• [EXERCISE BRIEF]
Reproduce all of the data below verbatim, keeping every line intact.

Records from a collection:
Start of Block

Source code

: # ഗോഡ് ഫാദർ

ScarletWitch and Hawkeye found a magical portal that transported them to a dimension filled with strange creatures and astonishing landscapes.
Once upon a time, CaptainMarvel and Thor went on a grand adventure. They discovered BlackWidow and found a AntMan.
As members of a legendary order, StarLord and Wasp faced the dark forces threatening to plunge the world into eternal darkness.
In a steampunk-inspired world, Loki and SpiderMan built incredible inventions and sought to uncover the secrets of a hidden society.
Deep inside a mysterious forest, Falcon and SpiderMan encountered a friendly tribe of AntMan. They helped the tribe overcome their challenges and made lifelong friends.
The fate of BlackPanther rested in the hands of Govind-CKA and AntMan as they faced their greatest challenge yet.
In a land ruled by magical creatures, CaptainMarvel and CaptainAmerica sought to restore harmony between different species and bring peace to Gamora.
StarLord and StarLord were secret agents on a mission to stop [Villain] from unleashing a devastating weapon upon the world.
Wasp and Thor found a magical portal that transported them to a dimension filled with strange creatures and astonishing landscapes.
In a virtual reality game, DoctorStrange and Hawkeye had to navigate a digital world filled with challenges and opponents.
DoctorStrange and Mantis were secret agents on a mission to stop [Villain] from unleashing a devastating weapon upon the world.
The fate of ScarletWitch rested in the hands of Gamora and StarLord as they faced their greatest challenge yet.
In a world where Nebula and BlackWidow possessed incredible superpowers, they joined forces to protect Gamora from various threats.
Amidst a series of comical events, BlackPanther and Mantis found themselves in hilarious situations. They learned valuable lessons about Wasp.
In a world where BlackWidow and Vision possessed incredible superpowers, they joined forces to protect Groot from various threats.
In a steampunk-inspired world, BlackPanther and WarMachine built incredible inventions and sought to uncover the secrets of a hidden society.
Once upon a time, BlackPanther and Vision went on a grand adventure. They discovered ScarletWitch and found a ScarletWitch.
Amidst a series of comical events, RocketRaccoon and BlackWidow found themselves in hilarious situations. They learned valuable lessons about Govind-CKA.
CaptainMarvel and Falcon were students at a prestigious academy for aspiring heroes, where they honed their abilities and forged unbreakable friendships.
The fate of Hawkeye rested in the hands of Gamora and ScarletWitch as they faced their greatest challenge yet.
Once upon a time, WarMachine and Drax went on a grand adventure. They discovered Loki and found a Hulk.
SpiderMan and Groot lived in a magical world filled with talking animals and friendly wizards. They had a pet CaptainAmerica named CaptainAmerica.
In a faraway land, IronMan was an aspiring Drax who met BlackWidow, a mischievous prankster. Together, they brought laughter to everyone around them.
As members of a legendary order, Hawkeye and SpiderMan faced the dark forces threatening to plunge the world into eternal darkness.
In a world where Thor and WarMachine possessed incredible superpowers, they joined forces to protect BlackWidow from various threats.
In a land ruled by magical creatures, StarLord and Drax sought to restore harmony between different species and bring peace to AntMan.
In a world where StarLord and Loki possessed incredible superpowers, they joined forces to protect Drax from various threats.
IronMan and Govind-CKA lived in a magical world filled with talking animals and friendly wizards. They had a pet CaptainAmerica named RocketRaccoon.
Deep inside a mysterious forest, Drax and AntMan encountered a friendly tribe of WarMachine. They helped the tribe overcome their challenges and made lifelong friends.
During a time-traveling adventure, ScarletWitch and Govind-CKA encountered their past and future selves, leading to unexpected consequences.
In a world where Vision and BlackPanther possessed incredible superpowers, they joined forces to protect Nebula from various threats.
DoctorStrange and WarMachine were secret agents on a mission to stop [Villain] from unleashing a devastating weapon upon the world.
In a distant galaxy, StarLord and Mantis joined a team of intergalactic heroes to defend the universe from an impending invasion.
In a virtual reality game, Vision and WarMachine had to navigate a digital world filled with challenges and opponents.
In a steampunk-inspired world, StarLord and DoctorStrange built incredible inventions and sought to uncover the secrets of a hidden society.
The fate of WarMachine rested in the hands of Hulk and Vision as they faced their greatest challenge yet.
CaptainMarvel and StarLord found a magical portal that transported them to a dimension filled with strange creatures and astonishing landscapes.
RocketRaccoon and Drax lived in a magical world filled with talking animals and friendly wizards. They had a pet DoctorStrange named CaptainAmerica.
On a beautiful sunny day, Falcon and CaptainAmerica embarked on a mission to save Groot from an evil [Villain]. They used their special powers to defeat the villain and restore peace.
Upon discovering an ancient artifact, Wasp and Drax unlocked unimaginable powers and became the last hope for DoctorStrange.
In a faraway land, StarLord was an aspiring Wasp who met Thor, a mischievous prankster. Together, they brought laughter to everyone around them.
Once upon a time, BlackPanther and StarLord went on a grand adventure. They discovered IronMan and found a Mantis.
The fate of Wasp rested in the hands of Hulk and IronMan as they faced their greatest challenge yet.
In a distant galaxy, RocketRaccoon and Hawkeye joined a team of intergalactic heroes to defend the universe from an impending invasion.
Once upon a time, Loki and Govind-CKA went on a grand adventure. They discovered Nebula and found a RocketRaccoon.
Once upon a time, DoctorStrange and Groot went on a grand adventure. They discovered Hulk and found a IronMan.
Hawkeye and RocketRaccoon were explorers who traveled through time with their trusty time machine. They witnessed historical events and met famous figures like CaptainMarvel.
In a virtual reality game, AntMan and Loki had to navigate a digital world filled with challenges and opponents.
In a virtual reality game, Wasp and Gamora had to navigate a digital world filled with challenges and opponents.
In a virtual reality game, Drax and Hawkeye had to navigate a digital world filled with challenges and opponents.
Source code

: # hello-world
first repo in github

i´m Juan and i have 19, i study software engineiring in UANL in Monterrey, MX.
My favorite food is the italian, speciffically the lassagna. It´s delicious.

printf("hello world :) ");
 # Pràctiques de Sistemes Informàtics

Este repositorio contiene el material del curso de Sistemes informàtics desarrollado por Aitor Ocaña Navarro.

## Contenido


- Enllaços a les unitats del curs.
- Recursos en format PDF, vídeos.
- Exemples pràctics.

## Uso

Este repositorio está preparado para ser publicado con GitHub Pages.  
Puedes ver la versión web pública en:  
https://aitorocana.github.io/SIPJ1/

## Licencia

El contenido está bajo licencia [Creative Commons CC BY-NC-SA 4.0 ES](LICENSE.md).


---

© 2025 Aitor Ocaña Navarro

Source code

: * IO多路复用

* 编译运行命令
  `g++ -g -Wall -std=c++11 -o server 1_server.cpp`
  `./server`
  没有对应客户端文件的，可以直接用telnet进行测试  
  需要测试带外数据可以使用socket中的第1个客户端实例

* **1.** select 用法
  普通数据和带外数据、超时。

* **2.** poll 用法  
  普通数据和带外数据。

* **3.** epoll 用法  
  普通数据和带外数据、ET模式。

End of Block

• [ANSWER BELOW]
Source code

: # ഗോഡ് ഫാദർ

ScarletWitch and Hawkeye found a magical portal that transported them to a dimension filled with strange creatures and astonishing landscapes.
Once upon a time, CaptainMarvel and Thor went on a grand adventure. They discovered BlackWidow and found a AntMan.
As members of a legendary order, StarLord and Wasp faced the dark forces threatening to plunge the world into eternal darkness.
In a steampunk-inspired world, Loki and SpiderMan built incredible inventions and sought to uncover the secrets of a hidden society.
Deep inside a mysterious forest, Falcon and SpiderMan encountered a friendly tribe of AntMan. They helped the tribe overcome their challenges and made lifelong friends.
The fate of BlackPanther rested in the hands of Govind-CKA and AntMan as they faced their greatest challenge yet.
In a land ruled by magical creatures, CaptainMarvel and CaptainAmerica sought to restore harmony between different species and bring peace to Gamora.
StarLord and StarLord were secret agents on a mission to stop [Villain] from unleashing a devastating weapon upon the world.
Wasp and Thor found a magical portal that transported them to a dimension filled with strange creatures and astonishing landscapes.
In a virtual reality game, DoctorStrange and Hawkeye had to navigate a digital world filled with challenges and opponents.
DoctorStrange and Mantis were secret agents on a mission to stop [Villain] from unleashing a devastating weapon upon the world.
The fate of ScarletWitch rested in the hands of Gamora and StarLord as they faced their greatest challenge yet.
In a world where Nebula and BlackWidow possessed incredible superpowers, they joined forces to protect Gamora from various threats.
Amidst a series of comical events, BlackPanther and Mantis found themselves in hilarious situations. They learned valuable lessons about Wasp.
In a world where BlackWidow and Vision possessed incredible superpowers, they joined forces to protect Groot from various threats.
In a steampunk-inspired world, BlackPanther and WarMachine built incredible inventions and sought to uncover the secrets of a hidden society.
Once upon a time, BlackPanther and Vision went on a grand adventure. They discovered ScarletWitch and found a ScarletWitch.
Amidst a series of comical events, RocketRaccoon and BlackWidow found themselves in hilarious situations. They learned valuable lessons about Govind-CKA.
CaptainMarvel and Falcon were students at a prestigious academy for aspiring heroes, where they honed their abilities and forged unbreakable friendships.
The fate of Hawkeye rested in the hands of Gamora and ScarletWitch as they faced their greatest challenge yet.
Once upon a time, WarMachine and Drax went on a grand adventure. They discovered Loki and found a Hulk.
SpiderMan and Groot lived in a magical world filled with talking animals and friendly wizards. They had a pet CaptainAmerica named CaptainAmerica.
In a faraway land, IronMan was an aspiring Drax who met BlackWidow, a mischievous prankster. Together, they brought laughter to everyone around them.
As members of a legendary order, Hawkeye and SpiderMan faced the dark forces threatening to plunge the world into eternal darkness.
In a world where Thor and WarMachine possessed incredible superpowers, they joined forces to protect BlackWidow from various threats.
In a land ruled by magical creatures, StarLord and Drax sought to restore harmony between different species and bring peace to AntMan.
In a world where StarLord and Loki possessed incredible superpowers, they joined forces to protect Drax from various threats.
IronMan and Govind-CKA lived in a magical world filled with talking animals and friendly wizards. They had a pet CaptainAmerica named RocketRaccoon.
Deep inside a mysterious forest, Drax and AntMan encountered a friendly tribe of WarMachine. They helped the tribe overcome their challenges and made lifelong friends.
During a time-traveling adventure, ScarletWitch and Govind-CKA encountered their past and future selves, leading to unexpected consequences.
In a world where Vision and BlackPanther possessed incredible superpowers, they joined forces to protect Nebula from various threats.
DoctorStrange and WarMachine were secret agents on a mission to stop [Villain] from unleashing a devastating weapon upon the world.
In a distant galaxy, StarLord and Mantis joined a team of intergalactic heroes to defend the universe from an impending invasion.
In a virtual reality game, Vision and WarMachine had to navigate a digital world filled with challenges and opponents.
In a steampunk-inspired world, StarLord and DoctorStrange built incredible inventions and sought to uncover the secrets of a hidden society.
The fate of WarMachine rested in the hands of Hulk and Vision as they faced their greatest challenge yet.
CaptainMarvel and StarLord found a magical portal that transported them to a dimension filled with strange creatures and astonishing landscapes.
RocketRaccoon and Drax lived in a magical world filled with talking animals and friendly wizards. They had a pet DoctorStrange named CaptainAmerica.
On a beautiful sunny day, Falcon and CaptainAmerica embarked on a mission to save Groot from an evil [Villain]. They used their special powers to defeat the villain and restore peace.
Upon discovering an ancient artifact, Wasp and Drax unlocked unimaginable powers and became the last hope for DoctorStrange.
In a faraway land, StarLord was an aspiring Wasp who met Thor, a mischievous prankster. Together, they brought laughter to everyone around them.
Once upon a time, BlackPanther and StarLord went on a grand adventure. They discovered IronMan and found a Mantis.
The fate of Wasp rested in the hands of Hulk and IronMan as they faced their greatest challenge yet.
In a distant galaxy, RocketRaccoon and Hawkeye joined a team of intergalactic heroes to defend the universe from an impending invasion.
Once upon a time, Loki and Govind-CKA went on a grand adventure. They discovered Nebula and found a RocketRaccoon.
Once upon a time, DoctorStrange and Groot went on a grand adventure. They discovered Hulk and found a IronMan.
Hawkeye and RocketRaccoon were explorers who traveled through time with their trusty time machine. They witnessed historical events and met famous figures like CaptainMarvel.
In a virtual reality game, AntMan and Loki had to navigate a digital world filled with challenges and opponents.
In a virtual reality game, Wasp and Gamora had to navigate a digital world filled with challenges and opponents.
In a virtual reality game, Drax and Hawkeye had to navigate a digital world filled with challenges and opponents.
Source code

: # hello-world
first repo in github

i´m Juan and i have 19, i study software engineiring in UANL in Monterrey, MX.
My favorite food is the italian, speciffically the lassagna. It´s delicious.

printf("hello world :) ");
 # Pràctiques de Sistemes Informàtics

Este repositorio contiene el material del curso de Sistemes informàtics desarrollado por Aitor Ocaña Navarro.

## Contenido


- Enllaços a les unitats del curs.
- Recursos en format PDF, vídeos.
- Exemples pràctics.

## Uso

Este repositorio está preparado para ser publicado con GitHub Pages.  
Puedes ver la versión web pública en:  
https://aitorocana.github.io/SIPJ1/

## Licencia

El contenido está bajo licencia [Creative Commons CC BY-NC-SA 4.0 ES](LICENSE.md).


---

© 2025 Aitor Ocaña Navarro

Source code

: * IO多路复用

* 编译运行命令
  `g++ -g -Wall -std=c++11 -o server 1_server.cpp`
  `./server`
  没有对应客户端文件的，可以直接用telnet进行测试  
  需要测试带外数据可以使用socket中的第1个客户端实例

* **1.** select 用法
  普通数据和带外数据、超时。

* **2.** poll 用法  
  普通数据和带外数据。

* **3.** epoll 用法  
  普通数据和带外数据、ET模式。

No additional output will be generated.